Both sides have at times overstated their case. It can be difficult to tell just how much of an environmental risk is posed by fracking because the industry has developed so quickly that scientists have not had enough time to fully study its potential impact.
"Despite the millions of posts on blogs and such, there's very little research, and the reason I think is that scientists work very slowly, we need to assess data and do all the work," says Duke University professor Avner Vengosh, who has found causes for concern in his research. "The rate of exploration and the rate of development in the last five years was crazy and very fast if you compare it to how the scientific community has been able to work with it."
Despite the concerns of environmentalists, who generally support the Democratic Party, President Obama has been largely supportive of fracking. In May, his administration issued a rule requiring that companies disclose the chemicals used in drilling on public land - but, in a concession to the industry, they must only do so after the drilling is completed. The president has taken steps to streamline regulation of fracking, and the Environmental Protection Agency has altered rules to make it easier for the industry to comply, in part by giving drillers more time to invest in equipment to reduce pollution from fracking wells. (Most fracking is regulated not by the federal government but on a state basis, because most drilling takes place on private land.)
During his State of the Union Address in January, Mr. Obama noted that there is enough natural gas in the ground to power America for a century.
"And my administration will take every possible action to safely develop this energy," he said. "Experts believe this will support more than 600,000 jobs by the end of the decade."
Those words did not stop his presumptive general election opponent from casting the president as hostile to the industry.
"This president has eight different agencies trying to fight their way to become regulators of the gas-extraction technology known as fracking," Mitt Romney said in Pennsylvania in April. "And the intent, of course, is to slow down the development of our own resources." In March, Romney wrote in the Columbus (Ohio) Dispatch that he "will respect states' proven ability to regulate fracking, rather than sending federal bureaucrats to take control."

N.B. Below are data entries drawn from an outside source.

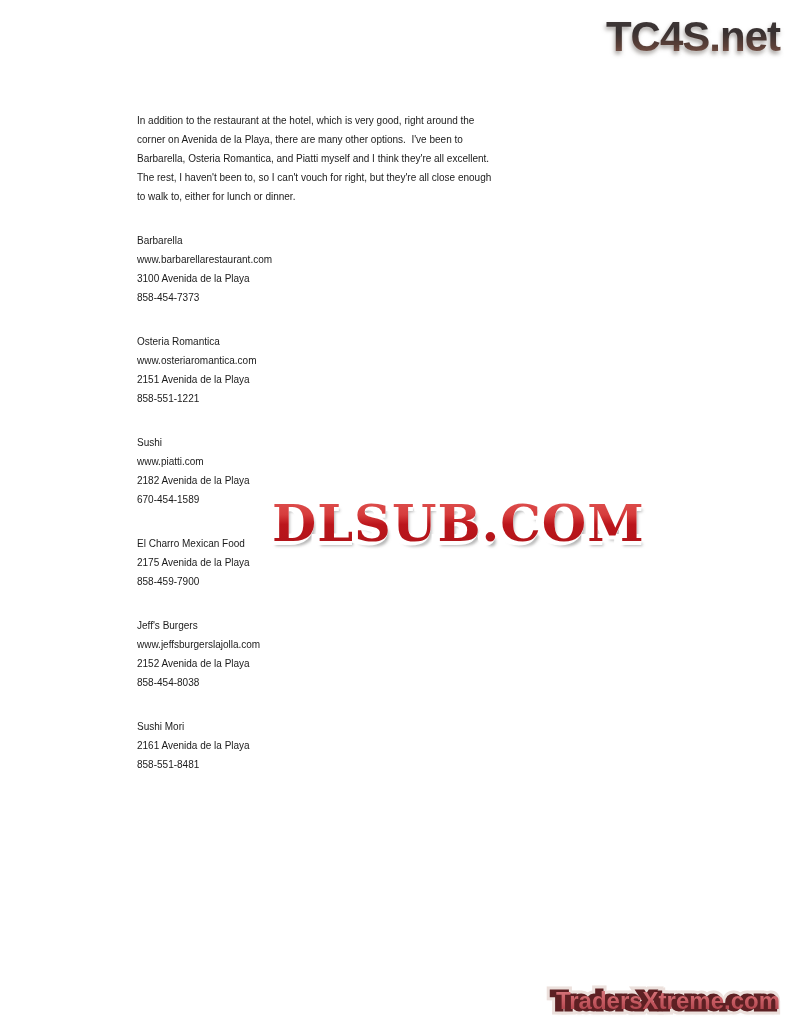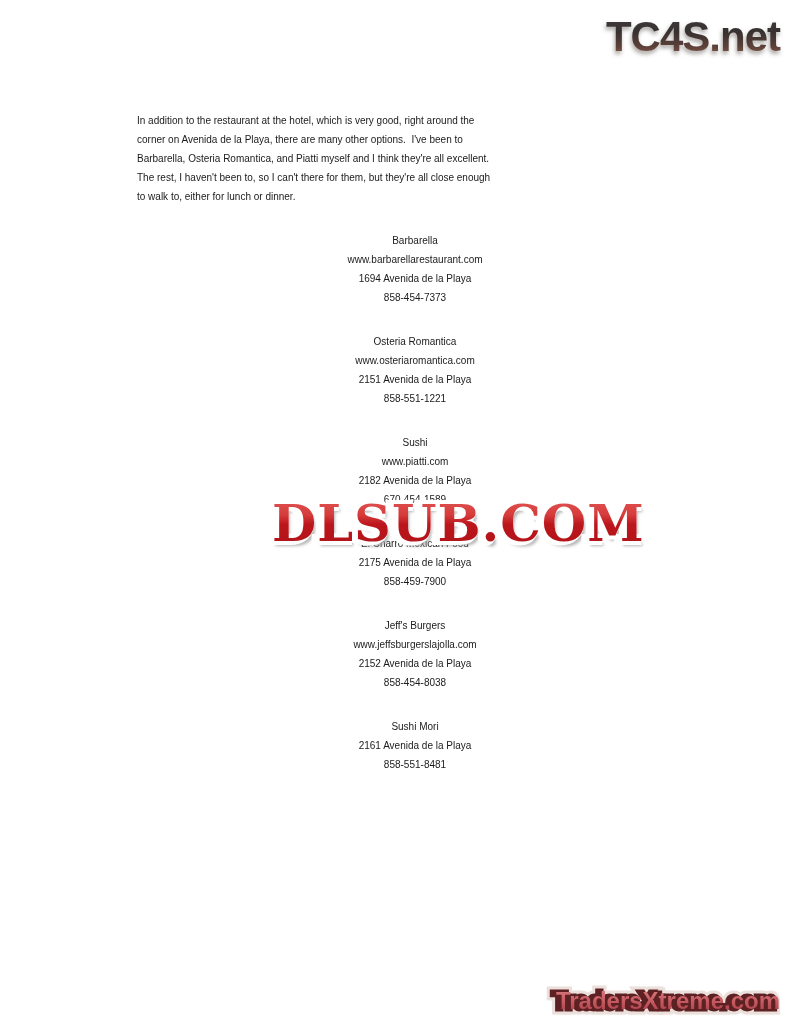--- a/index.html
+++ b/index.html
@@ -101,7 +101,7 @@
       <span class="line">In addition to the restaurant at the hotel, which is very good, right around the</span>
       <span class="line">corner on Avenida de la Playa, there are many other options.  I've been to</span>
       <span class="line">Barbarella, Osteria Romantica, and Piatti myself and I think they're all excellent.</span>
-      <span class="line">The rest, I haven't been to, so I can't there for them, but they're all close enough</span>
+      <span class="line">The rest, I haven't been to, so I can't vouch for right, but they're all close enough</span>
       <span class="line">to walk to, either for lunch or dinner.</span>
     </div>
 

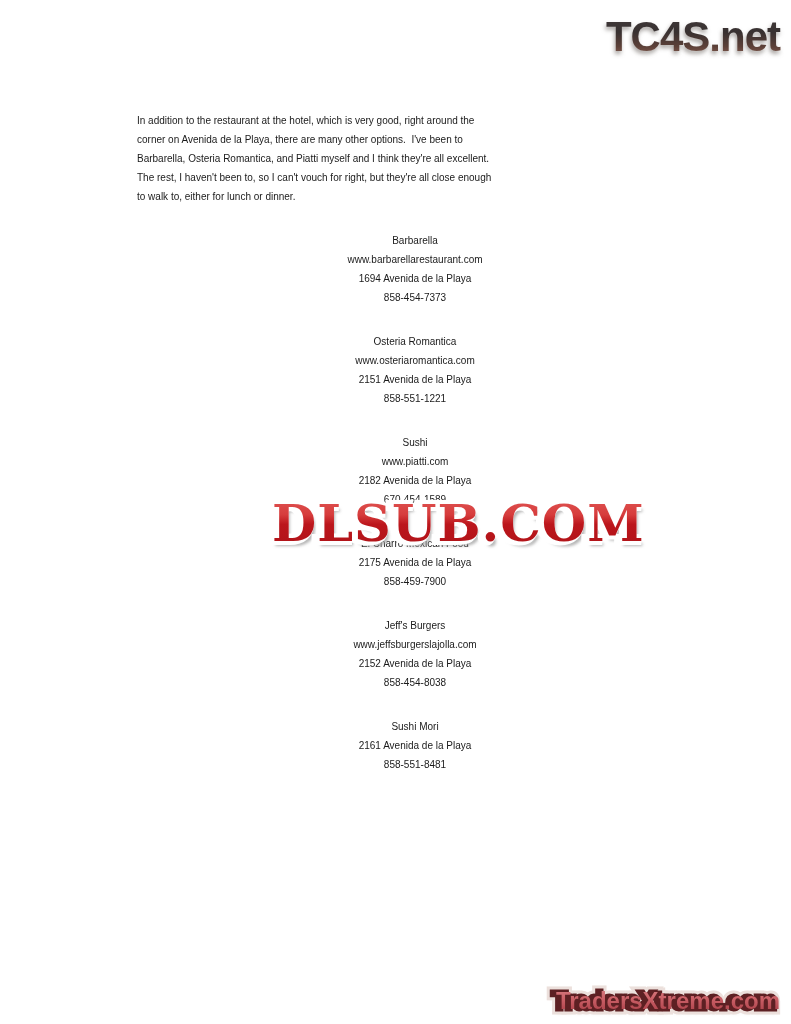--- a/index.html
+++ b/index.html
@@ -23,7 +23,7 @@
   }
   .line { display:block; white-space:pre; height:19px; }
   .para { margin-bottom:17px; }
-  .block { margin-bottom:17px;text-align:center; }
+  .block { margin-bottom:17px; }
 
   
   .wm { position:absolute; white-space:nowrap; }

But with the industry thriving, Republicans appear to realize they will have a hard time gaining traction by casting the president as anti-fracking. In Ohio, the GOP message on energy has largely been that
There were less than 100 fracking wells in Ohio at the start of this year; by the end of 2015, Bloomberg reports, the Ohio Natural Resources Department estimates there will be more than 2,000. A February study by the Ohio Shale Coalition estimated that the industry will bring the state more than 65,000 jobs and nearly $5 billion in economic output in the year 2014.
Those are the sort of figures that prompt politicians from both parties to shy away from regulation for fear of being seen as standing in the way of desperately-needed economic revitalization. In Youngstown, where memories of the darkest years times remain fresh, locals see fracking as their best chance to achieve what was unimaginable a decade ago: A return to the boom times.
"The elected officials in this area, the business community are embracing it," said Tony Paglia, Vice President of Government Affairs at the Youngstown/Warren Regional Chamber of Commerce. "Because they see the benefits are going to far outweigh any problems that could emerge."